Bi is no stranger to the world of the visually impaired, since his first job was teaching in school for the blind. Every week he visits a "blind massage" center near his apartment for a massage for back problems caused by bending over his writing desk and sitting at a computer. He has become friends with many of the masseurs.
"Pride is particularly important for these blind people, it motivates many of their actions. That's why I'm interested in this group, because I'm interested in pride," Bi explained.
"I want to find out what pride means to contemporary Chinese. I want to explore how much pride we have sacrificed over the past years, when we became the fastest growing economy in the world and most people tried hard to make more and more money."
Bi is not a prolific writer and he doesn't worry about his writing speed or recognition. He has learned to resist the temptation of money, partly thanks to film director Zhang Yimou.
It is little known that Bi was hired by Zhang to adapt his own novella "Once Upon a Time in Shanghai" into the script for Zhang's award-winning film "Shanghai Triad," in the early 1990s. At that time Bi was a nobody.
"I couldn't tell you how much I made, but it was a lot of money, the equivalent of a couple of years of salaries. So I signed the contract and learned about contract assignments. I would not want to do it again," he said.
It was then that Bi learned about "the irresistible temptation of money, especially when you are counting it. So I decided from then on to shut down any chances of such seduction from the very beginning," he said.
In 2000, Bi was offered 30,000 yuan (US$4,700) per episode to adapt his novella "Moon Opera" into a 20-episode TV series. At the time, 600,000 yuan was a very powerful inducement, but Bi turned it down without hesitation.
"I was writing 'Yu Mi' at the time and there would have been no 'Yu Mi' if I took that offer," Bi said. "Even if it wasn't 'Yu Mi," it would have been another work that I sacrificed for a TV series."
He called the period between ages 30 and 50 the most productive years for a writer. "I cannot risk wasting any bit of that time to do something else besides writing. I might not be able to return."
Advising young writers
This observation that time is short for writers led him to the subject of young Chinese writers. "They are experiencing such a great era now with rich opportunities, unlike those in my time," Bi said.
When asked about his favorite young writers, he kept saying "they are good, there is someone," and thought for a while, but never came up with a name. He said that the young writers were sharper in perceiving social phenomena and incorporating social issues into their work, yet they generally seem to lack the willingness and capability to dig deeper.

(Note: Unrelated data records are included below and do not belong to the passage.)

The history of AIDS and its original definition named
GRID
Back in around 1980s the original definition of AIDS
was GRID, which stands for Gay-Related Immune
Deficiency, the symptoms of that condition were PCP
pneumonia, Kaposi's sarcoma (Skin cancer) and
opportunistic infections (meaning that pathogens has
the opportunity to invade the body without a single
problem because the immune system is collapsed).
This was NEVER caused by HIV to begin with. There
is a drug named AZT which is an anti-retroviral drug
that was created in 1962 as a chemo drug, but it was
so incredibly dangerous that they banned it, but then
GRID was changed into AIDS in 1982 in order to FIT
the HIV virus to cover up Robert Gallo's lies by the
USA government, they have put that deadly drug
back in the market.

"That doesn't mean that we (Bi's generation) are smarter, it is only the consequence of different time periods. We were fortunate to experience the 1980s, a time period much like the Renaissance," Bi said.

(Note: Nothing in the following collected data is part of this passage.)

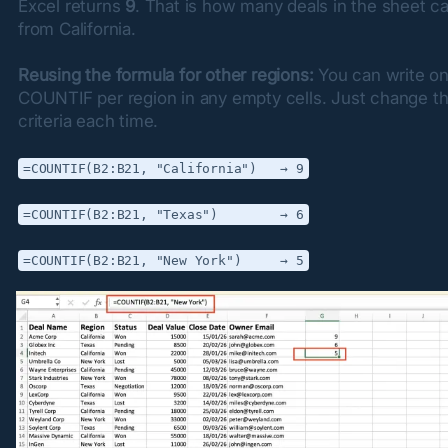
Excel returns 
9
. That is how many deals in the sheet c
from California.
Reusing the formula for other regions:
 You can write on
COUNTIF per region in any empty cells. Just change th
criteria each time.
=COUNTIF(B2:B21, "California")   → 9
=COUNTIF(B2:B21, "Texas")        → 6
=COUNTIF(B2:B21, "New York")     → 5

"The entire society encouraged young people to think independently. But now, they are in the IT era, a commercial society that offers great opportunities but also pushes them to be faster."

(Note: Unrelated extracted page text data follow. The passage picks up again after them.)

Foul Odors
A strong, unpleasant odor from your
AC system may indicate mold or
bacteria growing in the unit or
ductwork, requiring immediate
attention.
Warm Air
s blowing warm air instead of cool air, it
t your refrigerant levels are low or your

He was emphatic in his advice: "Young writers really need to be patient, to think thoroughly, to write slowly and pace themselves. They must not rush. They must not speed up to accommodate this rapidly developing machine of China."
Young writers today don't need to read too many novels, he said, adding that a few classics would give them an idea of what great literature is supposed to be.
His recommendations include Homer's "Iiad" and the "Odyssey," works of Shakespeare, Italian poet Dante Alighieri and Russian writer Leo Tolstoy, and Cao Xuqin's "A Dream of Red Mansions," among others.
Among contemporary Chinese novels, he recommends "The Right Bank of Er'guna River" (2005) by Chi Zijian.